A hacker does not need to successfully attack all those pieces of critical infrastructure; he/she simply needs to compromise a few pieces of infrastructure that lead to data corruption, damaged equipment, and physical harm to people in order to undermine trust elsewhere. Such an event could provoke widespread fear and panic, leading to runs on banks and hoarding of food, water, and other essential resources. Research demonstrates that human beings do not react well to very infrequent but potentially disastrous events like plane crashes, terrorist attacks, deadly disease outbreaks, nuclear meltdowns, and even shark attacks. After the event, people tend to overcompensate in many counterproductive and illogical ways, such as choosing to drive rather than fly, opting for energy sources that result in more pollution and greater harm to more people, or no longer donating blood. Similarly, we’ve seen economic inefficiencies in many lesser-developed countries where people cannot count on their critical infrastructures for reliable electricity, clean water, plentiful sources of food, a financial system they can trust, quality health care, protection from crime and foreign attack, and a predictable transportation system. The result is that people progressively choose to rely less on shared infrastructures and more on more localized infrastructures that they have wider control over. This, of course, further exacerbates the decline in the quality and reliability of shared infrastructure and inevitably leads to dramatic declines in social trust, the further erosion of governmental and civic institutions, significant declines in both aggregate economic activity and the economic well-being of citizens, and grave threats to our national security.

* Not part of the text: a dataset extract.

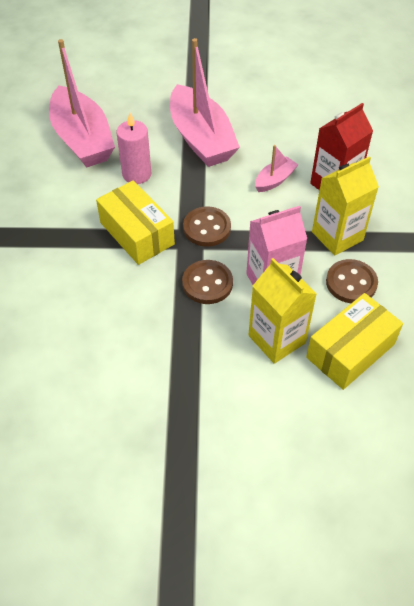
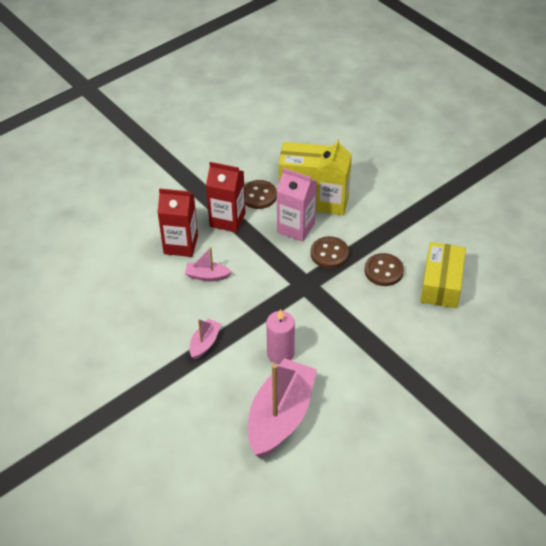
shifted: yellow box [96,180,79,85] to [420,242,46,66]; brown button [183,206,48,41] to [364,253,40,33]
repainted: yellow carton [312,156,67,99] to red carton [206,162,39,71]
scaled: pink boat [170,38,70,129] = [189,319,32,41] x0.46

While the scenarios described above are extreme, it is not hard to envision less dramatic, but nonetheless painful, consequences of ongoing attacks on our critical infrastructures. Increasingly, the only thing preventing some of these outcomes is the lack of highly motivated and well-funded adversaries. Currently those nation states and criminal enterprises capable of successfully launching such attacks have little incentive to cause such harm, while those that do, such as certain terrorist organizations, may not have the resources to be successful. However, we cannot count on that always being the case. Moreover, the widespread theft of intellectual property and low-level financial fraud now occurring is still harming both the resiliency of our critical infrastructures and, perhaps more important, our confidence in them. It is therefore critical that the private and public sectors work to together to provide appropriate incentives and solutions.